Link This |
Email this |
Blog This |
Comments (1)
Three Innovations to Watch
October 31, 2008
Innovation is the fourth great economic input, along with labor, capital, and machines, and the hardest to predict. Three innovations which may pay off involve the semiconductor manufacturing and equipment industries: new transistors, printed electronics, and single electron trapping (SET) medical devices.
Yale Professor T.P. Ma has suggested Unipolar CMOS, which could be a game changer. The idea rests on a design which uses electrons for both channels, rather than the faster electrons for the n-channel and the slower holes for the p-channel. If it works, Ma's idea would extend silicon’s performance roadmap, provide for higher densities due to shared contacts, and simplify manufacturing by not requiring additional steps and materials for the strained PFETs.
Also, Ma has a roadmap, going from silicon Unipolar CMOS to III-V based NFETs which would take advantage of the much-higher mobilities in InGaAs, perhaps InSb which Intel is investigating, and other compound devices. Will Ma find a backer, i.e. funding at Yale itself to take his idea to the prototype stage, or a chip company willing to see if his simulations prove out in reality? The potential benefits are too great to allow this idea to wither on the vine.

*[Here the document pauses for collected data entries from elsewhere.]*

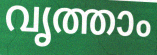
വൃത്താം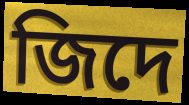
জিদেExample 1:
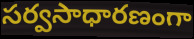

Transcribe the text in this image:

సర్వసాధారణంగా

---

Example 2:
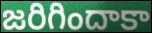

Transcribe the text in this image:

జరిగిందాకా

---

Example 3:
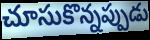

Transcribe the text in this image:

చూసుకొన్నప్పుడు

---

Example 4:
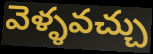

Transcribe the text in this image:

వెళ్ళవచ్చు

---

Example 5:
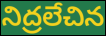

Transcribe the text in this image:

నిద్రలేచిన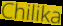
Chilika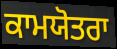
ਕਾਮਯੋਤਰਾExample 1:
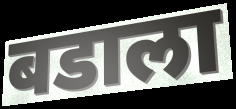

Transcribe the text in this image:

बडाला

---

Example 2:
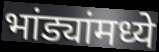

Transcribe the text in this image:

भांड्यांमध्ये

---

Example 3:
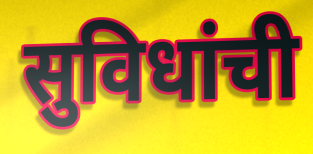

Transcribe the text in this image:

सुविधांची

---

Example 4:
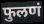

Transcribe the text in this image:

फुलणं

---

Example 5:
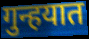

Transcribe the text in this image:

गुन्हयात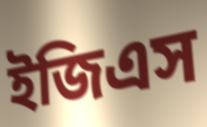
ইজিএস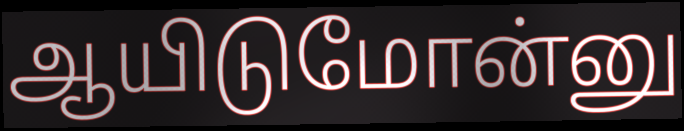
ஆயிடுமோன்னுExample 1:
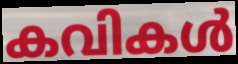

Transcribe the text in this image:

കവികൾ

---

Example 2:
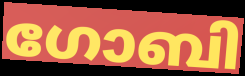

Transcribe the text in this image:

ഗോബി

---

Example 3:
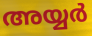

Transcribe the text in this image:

അയ്യർ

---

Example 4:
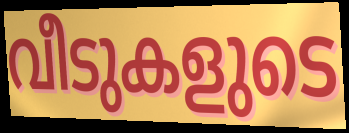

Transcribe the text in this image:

വീടുകളുടെ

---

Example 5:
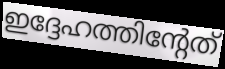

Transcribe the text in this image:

ഇദ്ദേഹത്തിന്റേത്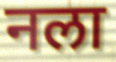
नला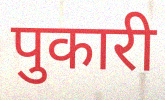
पुकारीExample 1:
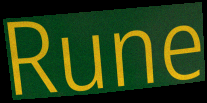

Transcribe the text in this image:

Rune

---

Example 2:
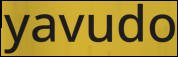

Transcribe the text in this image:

yavudo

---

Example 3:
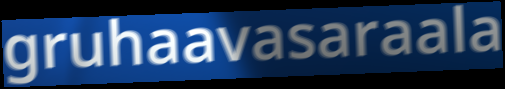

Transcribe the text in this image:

gruhaavasaraala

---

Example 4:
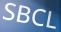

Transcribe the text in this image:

SBCL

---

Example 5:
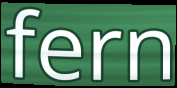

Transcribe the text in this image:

fernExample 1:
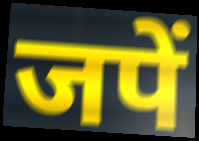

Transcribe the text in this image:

जपें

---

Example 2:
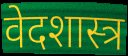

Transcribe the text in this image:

वेदशास्त्र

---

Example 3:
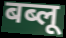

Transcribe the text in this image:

बब्लू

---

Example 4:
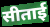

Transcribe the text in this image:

सीताई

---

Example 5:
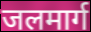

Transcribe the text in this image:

जलमार्गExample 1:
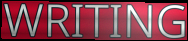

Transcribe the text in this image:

WRITING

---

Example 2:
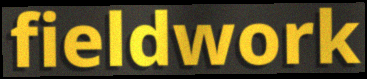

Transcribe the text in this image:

fieldwork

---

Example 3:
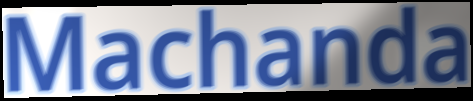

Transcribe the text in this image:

Machanda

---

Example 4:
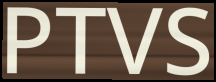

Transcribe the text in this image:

PTVS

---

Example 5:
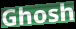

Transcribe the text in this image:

GhoshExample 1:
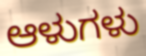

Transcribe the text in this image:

ಆಳುಗಳು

Printed electronics already are at the demonstration phase. Kovio Inc. (Sunnyvale, Calif.) has developed a series of inks, including a critical silicon ink, which can be applied with inkjet and other printing techniques. While the linewidths are an order of magnitude larger than leading-edge CMOS, the costs are much less. If RF and other circuits can be printed on cheap metal and other flexible substrates, it opens up a whole range of possibilities for embedded electronics. Kovio has demonstrated RFID chips and expects to take this innovation to mass production starting next year. Other markets that depend on reducing costs to pennies per chip, such as sensors, are out there.
At a recent seminar organized by SEMI Austin, another mind-boggling innovation was presented. Again, this is an idea that requires the semiconductor manufacturing infrastructure to support a technology that could expand to a multi-billion-dollar industry.
Louis Brousseau III, the president of Quantum Logic Devices (Austin, Texas) described his startup’s work to develop devices that seem almost Jules Verne-ish. Brousseau and his colleagues have developed prototype devices which can trap single electrons on a gate, thus modulating the flow of current. The devices are designed to detect specific biological molecules, such as tainted blood, DNA, or the protein markers which indicate the presence of cancerous tumors.
These quantum dot (QD) devices have dimensions <10 nm, and employ gold connections to the source and drain, making them difficult to fabricate in a conventional fab, Brousseau said. While he has been able to create prototypes at a small fab at the University of Texas at Austin, Brousseau is still searching for a commercial fab that will be capable of commercial production. Also, the small company perseveres despite the early death, by cancer last year, of its principal engineer David Metzer, who Brousseau said was blessed with a genius for “figuring out ways to get it done.”
Quantum Logic Devices has a contract with NASA’s Johnson Space Center to develop a PDA-sized detector that would be used to monitor metabolic changes in astronauts in space, where the g-forces and optical detectors don’t mix well. Again, the potential implications are huge. Brousseau said biologists now spend in the range of $500-$1000 per experiment on the diagnostic tools needed to detect important molecules. “We can create black box diagnostics that reduce the cost per experiment to cents, and eventually microcents,” he told the SEMI audience.